Perfect training and evaluation loss, but terrible test-time performance

Question

Perfect training and evaluation loss, but terrible test-time performance

micahcarroll opened this issue 2 years ago · comments

I encountered a pretty ridiculous failure mode in which:

I was getting almost 0 training and validation loss
I was getting very bad performance when feeding the model incomplete sequences (e.g. for test-time word-generation)

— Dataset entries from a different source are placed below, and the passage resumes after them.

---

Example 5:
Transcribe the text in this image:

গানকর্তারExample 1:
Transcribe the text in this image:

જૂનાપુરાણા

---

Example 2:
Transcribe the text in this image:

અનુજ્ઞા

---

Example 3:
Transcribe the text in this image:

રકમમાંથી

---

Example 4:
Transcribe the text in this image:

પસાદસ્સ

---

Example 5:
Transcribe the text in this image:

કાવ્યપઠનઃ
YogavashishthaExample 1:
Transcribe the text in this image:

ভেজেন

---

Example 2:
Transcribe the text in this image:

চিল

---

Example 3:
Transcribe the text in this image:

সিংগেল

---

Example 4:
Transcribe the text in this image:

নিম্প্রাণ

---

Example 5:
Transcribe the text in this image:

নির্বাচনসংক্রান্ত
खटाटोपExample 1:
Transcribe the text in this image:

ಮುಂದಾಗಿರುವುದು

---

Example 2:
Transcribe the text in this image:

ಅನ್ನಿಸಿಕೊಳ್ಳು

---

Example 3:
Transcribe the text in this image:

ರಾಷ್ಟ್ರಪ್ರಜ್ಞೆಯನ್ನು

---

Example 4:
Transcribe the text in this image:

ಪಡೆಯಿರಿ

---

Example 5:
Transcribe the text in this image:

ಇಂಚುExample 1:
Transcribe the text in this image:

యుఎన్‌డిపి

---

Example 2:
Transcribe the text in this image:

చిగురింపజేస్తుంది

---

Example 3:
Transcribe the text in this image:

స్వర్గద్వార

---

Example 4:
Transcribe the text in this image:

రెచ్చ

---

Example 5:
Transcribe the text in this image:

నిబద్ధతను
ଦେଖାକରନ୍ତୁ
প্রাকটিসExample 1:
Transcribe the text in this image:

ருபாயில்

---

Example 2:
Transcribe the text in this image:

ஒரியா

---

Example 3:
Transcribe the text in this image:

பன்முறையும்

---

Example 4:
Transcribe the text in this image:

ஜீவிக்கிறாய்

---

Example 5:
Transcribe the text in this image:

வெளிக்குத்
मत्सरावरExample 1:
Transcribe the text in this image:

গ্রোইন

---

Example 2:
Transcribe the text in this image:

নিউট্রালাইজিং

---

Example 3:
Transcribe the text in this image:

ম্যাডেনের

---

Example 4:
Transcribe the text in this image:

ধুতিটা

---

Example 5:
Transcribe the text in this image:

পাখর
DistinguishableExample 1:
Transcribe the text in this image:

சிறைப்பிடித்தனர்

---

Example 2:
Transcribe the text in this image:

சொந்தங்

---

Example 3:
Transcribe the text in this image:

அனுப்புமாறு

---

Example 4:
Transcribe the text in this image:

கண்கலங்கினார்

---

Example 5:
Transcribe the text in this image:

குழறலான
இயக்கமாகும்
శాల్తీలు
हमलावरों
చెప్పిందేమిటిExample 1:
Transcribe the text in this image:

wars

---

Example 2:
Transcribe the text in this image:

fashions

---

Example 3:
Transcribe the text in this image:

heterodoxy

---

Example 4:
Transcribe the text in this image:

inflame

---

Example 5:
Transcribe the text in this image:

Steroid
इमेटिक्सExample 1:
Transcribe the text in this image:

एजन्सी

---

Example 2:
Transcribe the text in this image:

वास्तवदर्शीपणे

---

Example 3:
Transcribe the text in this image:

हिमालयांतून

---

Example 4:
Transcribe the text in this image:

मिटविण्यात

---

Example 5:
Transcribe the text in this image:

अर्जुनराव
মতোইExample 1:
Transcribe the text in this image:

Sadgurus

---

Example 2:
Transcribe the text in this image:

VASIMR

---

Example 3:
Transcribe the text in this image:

After much debugging, I found that the issue was that the value of self.masked_bias (currently set to -10e4) is too low – this high value is supposed to implement the "mask" of the causal masked attention.

For some high enough learning rates, the network is able to find a hack to copy the input to the output (getting around the causal masking): just drive the attention weights lower than -10e-4, and the causal mask will effectively not be doing anything! This means that the model will be able to attend the whole input in trying to generate the output (even the future tokens), so it will be able to simply copy it at training and validation time (getting 0 loss).

What I found while debugging this line:

>>> attn_weights[0,0,:4,:4]
[[-15258.9805, -10000.0000, -10000.0000, -10000.0000],
        [-15044.7910, -16940.4766, -10000.0000, -10000.0000],
        [-11722.1553, -13301.4287,  -1438.0649, -10000.0000],
        [ -9711.6445, -11315.6006,  -1065.3066, -12052.6035]]

As one can see, the attention weights outside of the causal masking are even larger than this fixed value, which lead the softmax to return non-zero weights on all inputs.

Documenting this in case it could be useful to others!

In terms of fixes, there should probably be an assertion error that the weights never go below self.masked_bias, or setting it to an even lower value.

(I encountered this issue when using this code from the transformers library, but I'm guessing it also affects this library)

Micah Carroll · Answer 1 · Sat May 07 2022 09:35:00 GMT+0800 (China Standard Time)

Actually, realized only the transformers library suffers from this. The equivalent code here doesn't have the same issue.